Please copy the material below, swapping every "background noise" for "ambient sound" and changing nothing else. Leave the pictures out.
§
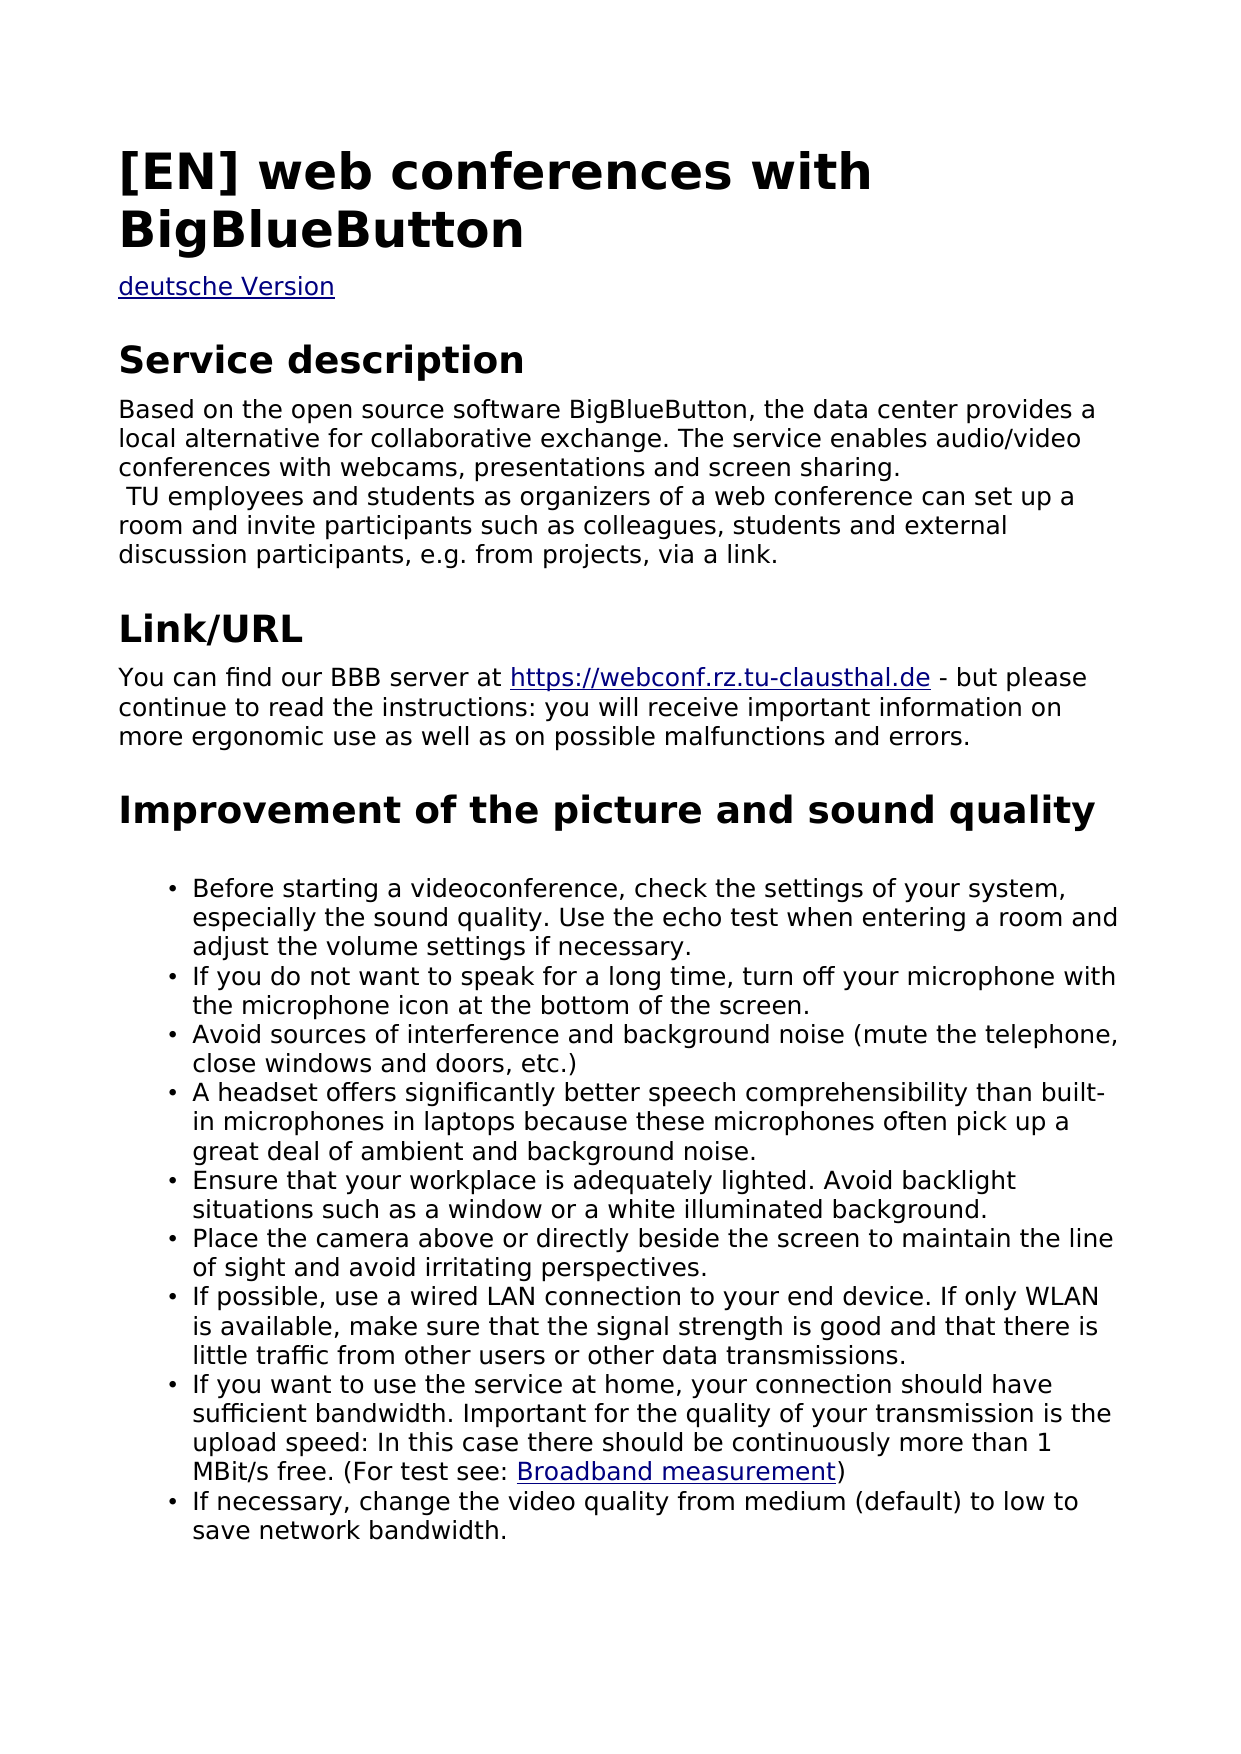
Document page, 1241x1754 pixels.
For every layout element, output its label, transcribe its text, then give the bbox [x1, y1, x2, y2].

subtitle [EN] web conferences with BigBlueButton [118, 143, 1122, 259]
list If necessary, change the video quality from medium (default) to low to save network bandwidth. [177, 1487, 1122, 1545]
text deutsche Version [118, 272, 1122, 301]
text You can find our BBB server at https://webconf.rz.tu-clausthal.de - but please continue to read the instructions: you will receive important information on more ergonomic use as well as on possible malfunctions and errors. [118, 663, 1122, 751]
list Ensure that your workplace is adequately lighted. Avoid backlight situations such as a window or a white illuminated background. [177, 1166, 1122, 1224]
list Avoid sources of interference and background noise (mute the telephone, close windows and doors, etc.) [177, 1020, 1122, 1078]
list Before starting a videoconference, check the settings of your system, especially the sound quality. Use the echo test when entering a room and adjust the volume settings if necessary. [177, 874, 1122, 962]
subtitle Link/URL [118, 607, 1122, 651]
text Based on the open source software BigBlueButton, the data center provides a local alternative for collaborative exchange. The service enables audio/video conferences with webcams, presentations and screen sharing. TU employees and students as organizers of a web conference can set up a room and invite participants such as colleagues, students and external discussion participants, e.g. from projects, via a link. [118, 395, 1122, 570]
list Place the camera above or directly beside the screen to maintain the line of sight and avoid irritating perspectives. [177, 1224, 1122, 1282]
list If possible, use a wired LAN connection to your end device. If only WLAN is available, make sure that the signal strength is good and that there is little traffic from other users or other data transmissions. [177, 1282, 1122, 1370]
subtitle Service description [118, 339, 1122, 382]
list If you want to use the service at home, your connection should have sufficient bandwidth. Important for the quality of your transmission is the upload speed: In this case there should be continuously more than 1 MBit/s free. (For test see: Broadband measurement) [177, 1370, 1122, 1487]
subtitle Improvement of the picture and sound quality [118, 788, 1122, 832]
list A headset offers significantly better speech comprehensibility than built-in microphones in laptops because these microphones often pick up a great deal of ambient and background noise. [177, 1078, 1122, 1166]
§
- **Response to the exercise**:
Document page, 1241x1754 pixels.
For every layout element, output its label, transcribe its text, then give the bbox [x1, y1, x2, y2].

subtitle [EN] web conferences with BigBlueButton [118, 143, 1122, 259]
list If necessary, change the video quality from medium (default) to low to save network bandwidth. [177, 1487, 1122, 1545]
text deutsche Version [118, 272, 1122, 301]
text You can find our BBB server at https://webconf.rz.tu-clausthal.de - but please continue to read the instructions: you will receive important information on more ergonomic use as well as on possible malfunctions and errors. [118, 663, 1122, 751]
list Ensure that your workplace is adequately lighted. Avoid backlight situations such as a window or a white illuminated background. [177, 1166, 1122, 1224]
list Avoid sources of interference and ambient sound (mute the telephone, close windows and doors, etc.) [177, 1020, 1122, 1078]
list Before starting a videoconference, check the settings of your system, especially the sound quality. Use the echo test when entering a room and adjust the volume settings if necessary. [177, 874, 1122, 962]
subtitle Link/URL [118, 607, 1122, 651]
text Based on the open source software BigBlueButton, the data center provides a local alternative for collaborative exchange. The service enables audio/video conferences with webcams, presentations and screen sharing. TU employees and students as organizers of a web conference can set up a room and invite participants such as colleagues, students and external discussion participants, e.g. from projects, via a link. [118, 395, 1122, 570]
list Place the camera above or directly beside the screen to maintain the line of sight and avoid irritating perspectives. [177, 1224, 1122, 1282]
list If possible, use a wired LAN connection to your end device. If only WLAN is available, make sure that the signal strength is good and that there is little traffic from other users or other data transmissions. [177, 1282, 1122, 1370]
subtitle Service description [118, 339, 1122, 382]
list If you want to use the service at home, your connection should have sufficient bandwidth. Important for the quality of your transmission is the upload speed: In this case there should be continuously more than 1 MBit/s free. (For test see: Broadband measurement) [177, 1370, 1122, 1487]
subtitle Improvement of the picture and sound quality [118, 788, 1122, 832]
list A headset offers significantly better speech comprehensibility than built-in microphones in laptops because these microphones often pick up a great deal of ambient and ambient sound. [177, 1078, 1122, 1166]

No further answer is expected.